Reality TV “provides an opportunity to wash over previous representations and actions by providing screentime to ‘remake’ their public persona – one which will have undoubtedly been rehearsed and polished by PR teams,” says Victoria Cann, associate professor in humanities at the University of East Anglia.
The reality TV rebrand isn’t reserved for those who’ve had affairs, but anyone seeking to shift the narrative associated with their name.
“Ed Balls probably did this best on Strictly, which drew attention away from his political career, but that format was less intrusive and he could just cavort about with much interrogation of his personal character,” says Helen Wood, professor of media and cultural studies at the University of Lancaster. “Whilst George Galloway got this really wrong on Big Brother playing a pussy cat and licking milk from Rula Lenska’s hand.”
Appearing in a show like I’m A Celeb… presents “opportunities and pitfalls,” she adds, so Walsh and Hancock should tread carefully.
“On the one hand Hancock’s hope will be that we remember a more ‘likeable’ affable face instead of that memorable CCTV image of him groping his political aid. That may work,” she says.

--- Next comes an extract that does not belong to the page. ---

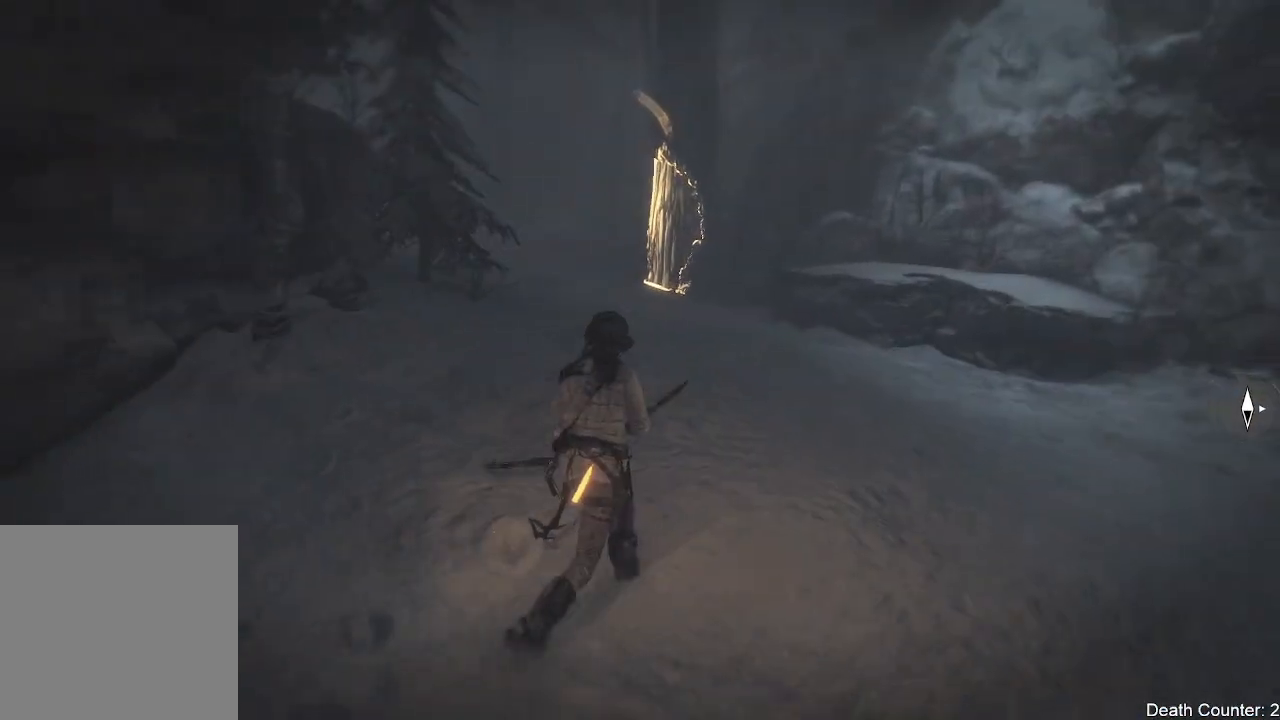
{"buttons": [], "left_stick": "up-right", "right_stick": "up-left", "events": [[467, "right_stick", "up-left"]]}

“But on the other hand, tired and in a group of people with alternative opinions and lifestyles, he has to be careful not do or say something cringe-worthy or further intimidating. The audience will take delight in waiting for that too.
“As for Seann, honestly I’d rather see his ex-girlfriend who seems way more interesting – his attempt may well get overshadowed by Hancock’s entrance.”
But Cann points out this redemption tactic can be successful if carefully coordinated, pointing to Love Island’s Adam Collard as an example.
“His behaviour on the show in 2018 was so concerning that Women’s Aid intervened, but on returning to the show in 2022 he was able to finish in 5th place,” she says.
“But we also need to consider the role that race plays in understanding which men get to remake themselves and who will be frozen in the time of their transgression. Sherif Lanre [who was removed from Love Island in 2019] has not enjoyed such opportunities to rebrand.”
It’s worth reiterating that Hancock’s “transgression” was about far more than an affair. It occurred at a time when he was responsible for a public health policy that banned members of the public from saying goodbye to dying relatives in care homes and hospitals.
On the show, he told fellow contestant Charlene White that he wants the public to see a side of him outside of politics: “If I can use this to sort of peel myself back a bit and just be me, it’s better.”
But as Prof Wood points out, it’s worth remembering that reality TV is not always as ‘real’ as it may seem.
“My worry is that the audience might think we’re getting the ‘authentic’ Hancock here,” she says. “And if I’m honest, I think we’ve already seen that.”